**Data shown:**
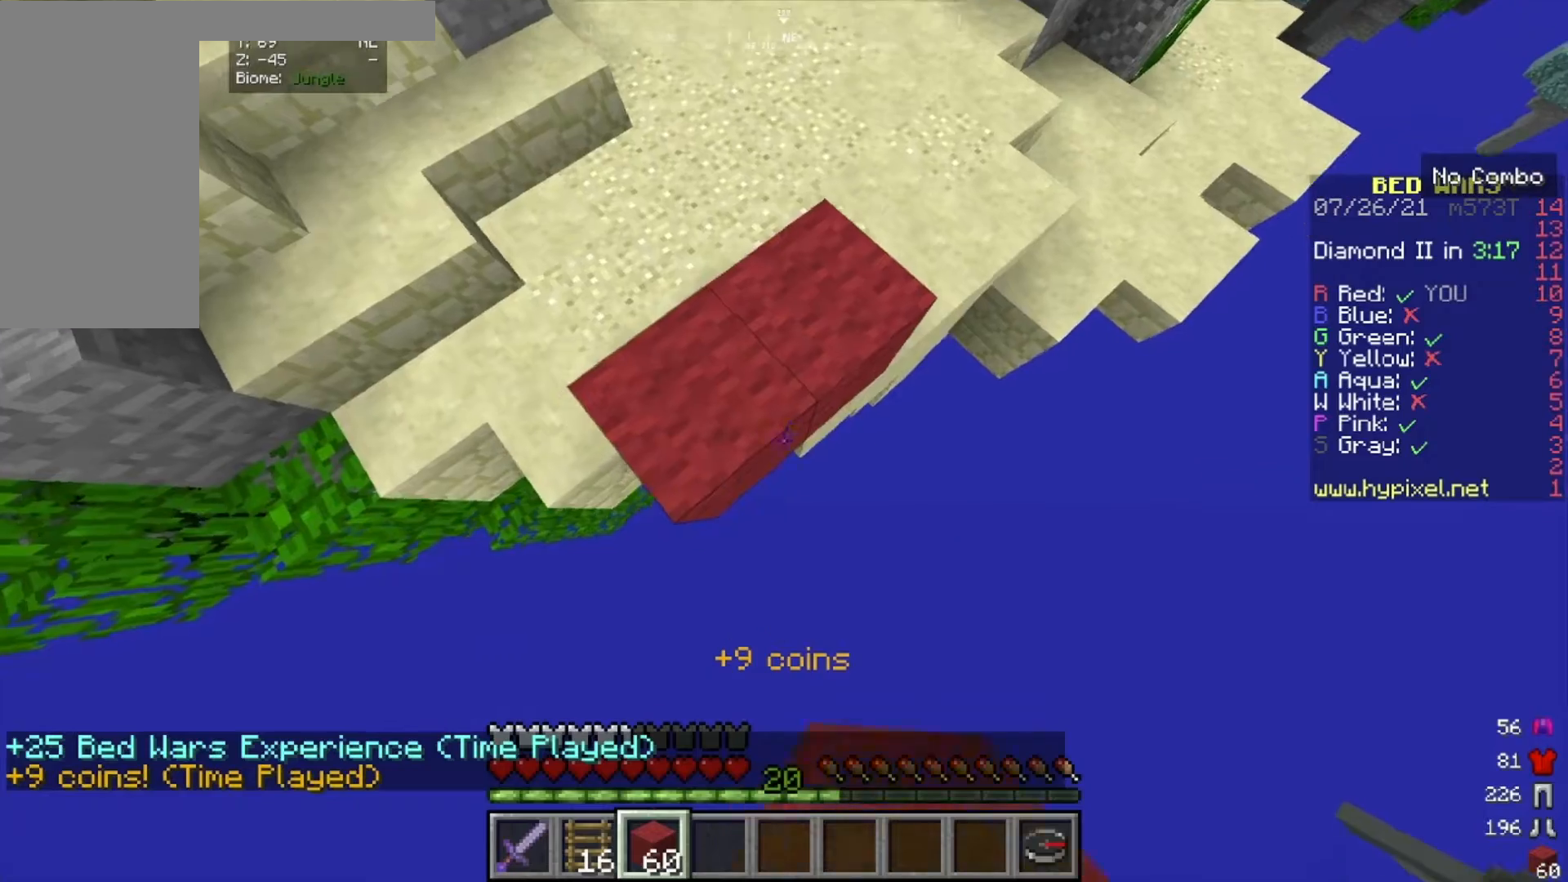
{"keys": ["s"], "mouse": ["right"], "events": []}
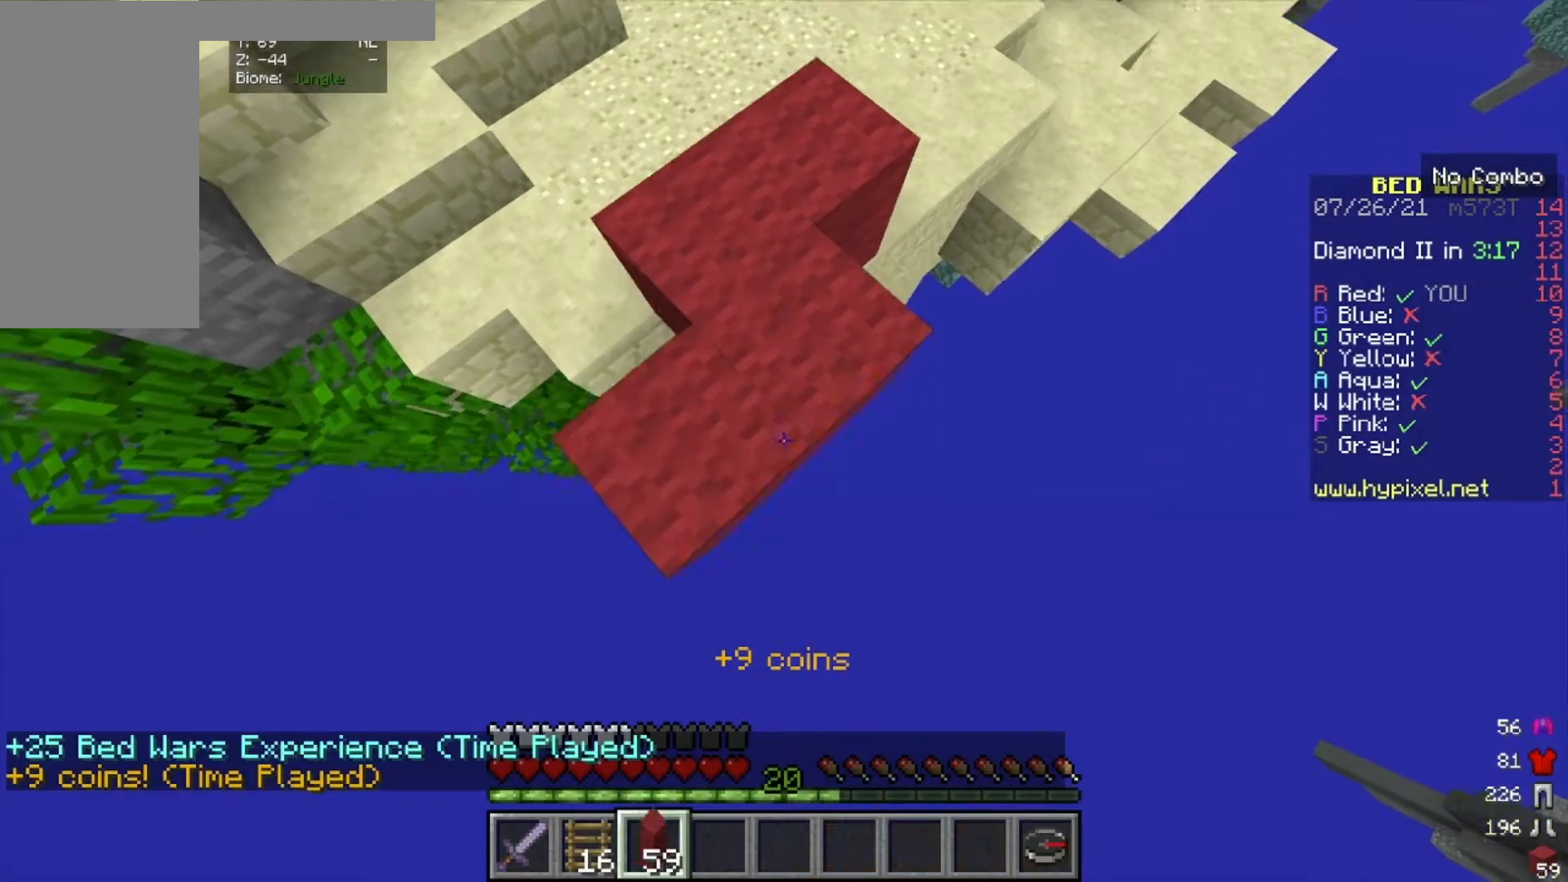
{"keys": ["s"], "mouse": ["right"], "events": []}
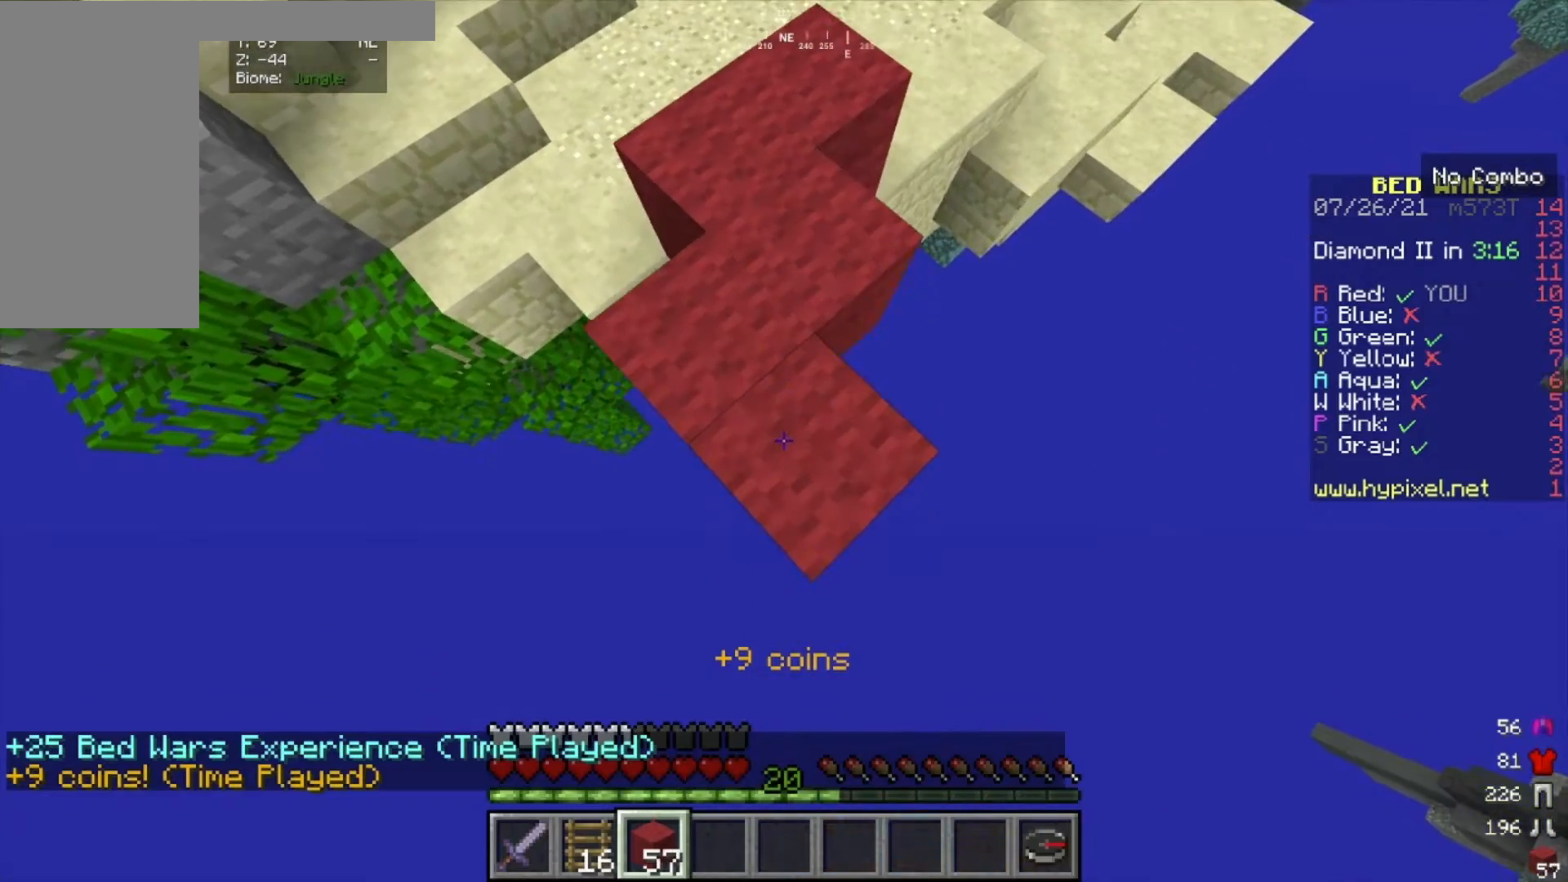
{"keys": ["s"], "mouse": ["right"], "events": []}
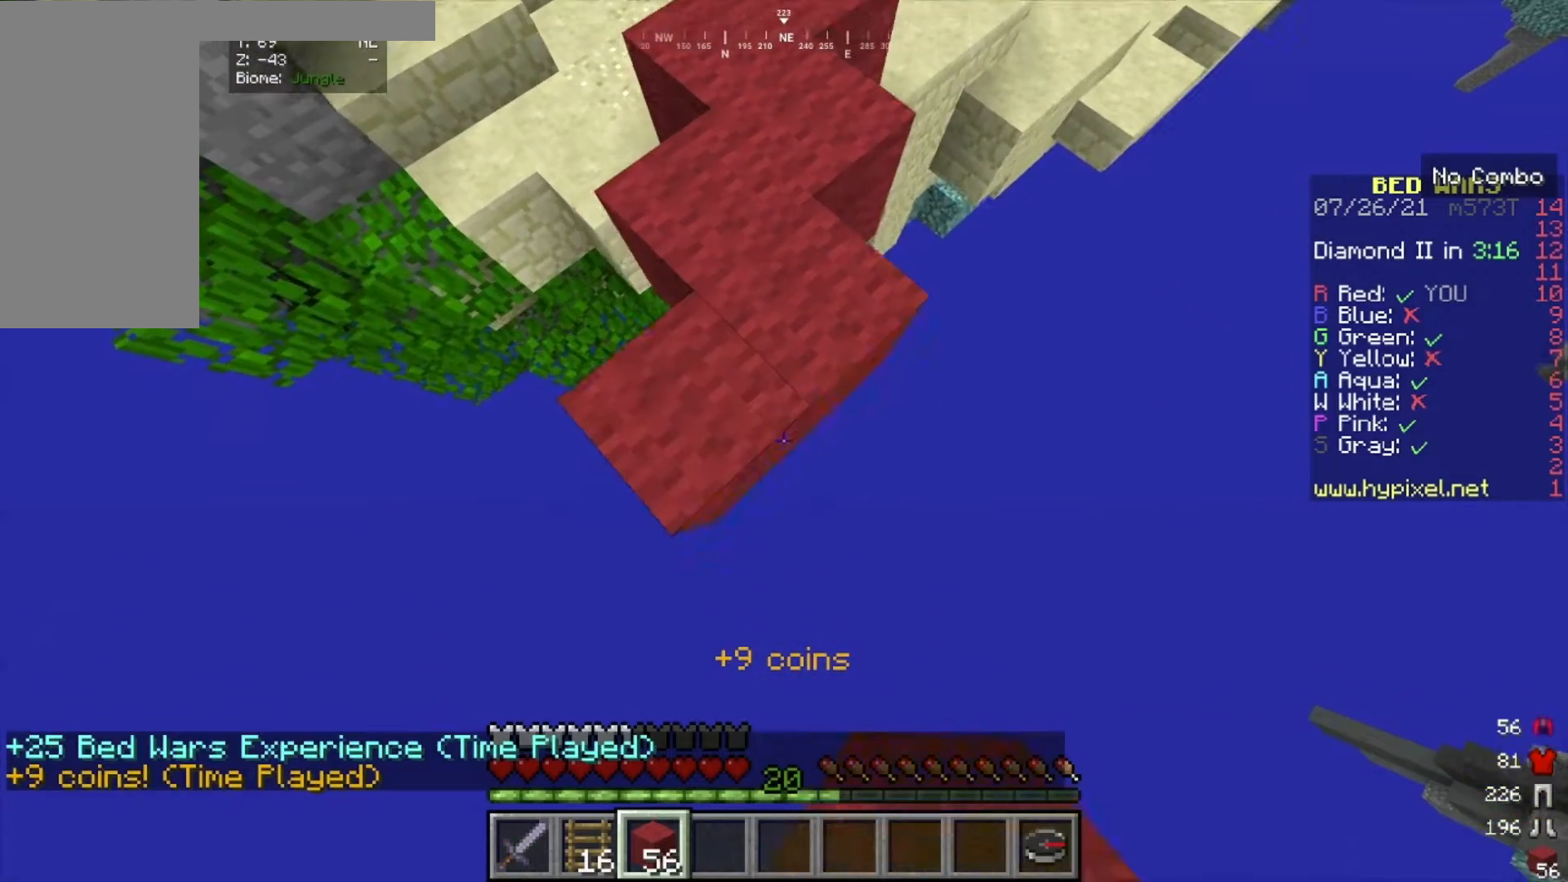
{"keys": ["s"], "mouse": ["right"], "events": []}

**Problem to solve:** Please retype the whole listing above exactly, without any of its images.

**Exercise answer:**
{"keys": ["s"], "mouse": ["right"], "events": []}
{"keys": ["s"], "mouse": ["right"], "events": []}
{"keys": ["s"], "mouse": ["right"], "events": []}
{"keys": ["s"], "mouse": ["right"], "events": []}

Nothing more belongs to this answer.